> **What the task requires**:
Below is a listing. Set down exactly the lines from the one containing "pinky pip: (1108, 826)" through the one containing "thumb cmc: (435, 461)", both ends included, and leave out the rest.

::: Records for this task :::

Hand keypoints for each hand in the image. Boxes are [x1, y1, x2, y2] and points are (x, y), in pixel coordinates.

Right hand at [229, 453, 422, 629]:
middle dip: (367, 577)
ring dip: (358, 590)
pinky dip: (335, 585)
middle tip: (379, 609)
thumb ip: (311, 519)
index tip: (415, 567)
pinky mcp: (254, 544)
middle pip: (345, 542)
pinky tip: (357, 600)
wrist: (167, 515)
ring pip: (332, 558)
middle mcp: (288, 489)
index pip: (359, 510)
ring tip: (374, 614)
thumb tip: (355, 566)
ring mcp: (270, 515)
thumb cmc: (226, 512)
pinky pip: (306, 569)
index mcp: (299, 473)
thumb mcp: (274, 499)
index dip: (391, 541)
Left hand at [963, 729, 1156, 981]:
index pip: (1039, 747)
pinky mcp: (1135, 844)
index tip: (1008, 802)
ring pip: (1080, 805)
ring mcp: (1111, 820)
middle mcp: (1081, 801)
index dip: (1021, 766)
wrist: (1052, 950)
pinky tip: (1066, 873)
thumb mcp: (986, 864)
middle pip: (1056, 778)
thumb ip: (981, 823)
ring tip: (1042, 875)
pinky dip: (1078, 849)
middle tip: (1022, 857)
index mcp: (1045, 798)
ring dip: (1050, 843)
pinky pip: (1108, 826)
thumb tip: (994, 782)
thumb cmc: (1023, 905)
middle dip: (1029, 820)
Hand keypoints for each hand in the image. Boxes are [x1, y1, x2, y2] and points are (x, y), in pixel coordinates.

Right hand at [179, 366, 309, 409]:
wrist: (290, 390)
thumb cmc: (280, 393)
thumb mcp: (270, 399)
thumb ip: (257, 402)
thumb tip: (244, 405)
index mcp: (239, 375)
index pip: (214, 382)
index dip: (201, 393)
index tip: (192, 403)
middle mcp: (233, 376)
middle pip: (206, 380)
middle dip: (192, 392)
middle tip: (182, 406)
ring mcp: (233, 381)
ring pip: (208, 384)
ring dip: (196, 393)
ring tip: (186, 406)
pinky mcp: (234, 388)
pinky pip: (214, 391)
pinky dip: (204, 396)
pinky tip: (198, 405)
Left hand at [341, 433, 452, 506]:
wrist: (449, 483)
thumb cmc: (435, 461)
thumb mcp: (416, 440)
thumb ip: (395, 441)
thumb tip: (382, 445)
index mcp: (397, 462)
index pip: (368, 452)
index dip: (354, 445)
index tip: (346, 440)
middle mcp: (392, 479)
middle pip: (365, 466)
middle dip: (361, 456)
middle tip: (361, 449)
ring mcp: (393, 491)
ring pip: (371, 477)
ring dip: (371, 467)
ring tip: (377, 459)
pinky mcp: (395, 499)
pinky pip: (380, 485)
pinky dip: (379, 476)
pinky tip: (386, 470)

:::

> **Task answer**:
pinky pip: (1108, 826)
thumb tip: (994, 782)
thumb cmc: (1023, 905)
middle dip: (1029, 820)
Hand keypoints for each hand in the image. Boxes are [x1, y1, x2, y2] and points are (x, y), in pixel coordinates.

Right hand at [179, 366, 309, 409]:
wrist: (290, 390)
thumb cmc: (280, 393)
thumb mcp: (270, 399)
thumb ip: (257, 402)
thumb tip: (244, 405)
index mcp: (239, 375)
index pip: (214, 382)
index dip: (201, 393)
index tip: (192, 403)
middle mcp: (233, 376)
middle pip: (206, 380)
middle dip: (192, 392)
middle tip: (182, 406)
ring mcp: (233, 381)
ring pip: (208, 384)
ring dip: (196, 393)
ring tip: (186, 406)
pinky mcp: (234, 388)
pinky pip: (214, 391)
pinky dip: (204, 396)
pinky tip: (198, 405)
Left hand at [341, 433, 452, 506]:
wrist: (449, 483)
thumb cmc: (435, 461)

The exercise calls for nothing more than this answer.